Angelo Iodice (54), steel worker and security officer, died on September 4, 2014, when a transport carriage came loose from its anchoring and rolled over him. Alessandro Morricella (35) was smothered with glowing cast steel during a routine check of a furnace. He died after four days in a coma. Only a few days afterwards, a temporary worker was scalded by hot steam.

On November 17, 2015, Cosimo Martucci (48), a temp agency worker, died after being hit by a steel pipe that had fallen from the hook of a long haul truck. Only hours later, there was another accident in a continuous casting hall in which, luckily, no workers were hurt.

A similar accident, which recalls the accident at ThyssenKrupp in 2007, took place only a week before. On January 14, 2016, there was an explosion in the continuous casting plant, which led to an emission of 20 tons of fluid steel. Surprisingly, no one was hurt.

A worker reported: “First we heard a roar and then saw flames coming out of the 1,600 degree steel until it was about three meters away from us. A co-worker fell while we were running away.”

The security guard who sent the shocked workers to a sick station, reported that tears were running down their faces. “It is impossible to imagine what would happen if the explosion had taken place on the other side of the hall where the workers were standing,” he said. He blamed the corporation, which had not carried out any security measures and had drawn no conclusions from a related incident on November 18, when an almost identical accident took place in the same department.

This same inhumane attitude is also evident in the treatment of steel workers, their families and the entire city of Taranto. The Ilva steel plant has been allowed to perpetrate an environmental catastrophe of the first order there without any opposition.

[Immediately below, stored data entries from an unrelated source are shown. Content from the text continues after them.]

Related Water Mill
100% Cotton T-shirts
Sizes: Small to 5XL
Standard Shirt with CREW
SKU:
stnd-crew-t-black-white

When the EU Competition Commissioner initiated an investigation of the Italian government on January 20, because it had bailed out the steel company Ilva with two billion euros, Minister Guidi answered that the main reason this money was paid was to deal with the “environmental emergency.” But the residents of Taranto have not seen any change: streets, squares, cars, gardens, school yards and kindergartens are still covered with red dust. The emissions from the factory are responsible for at least 400 premature deaths.

An unemployment level of over 20 percent in the region forces the steel workers to continue with clenched teeth. An Ilva steel worker summed up the dilemma faced by the workers: “Either you die from cancer here or your family must go hungry.”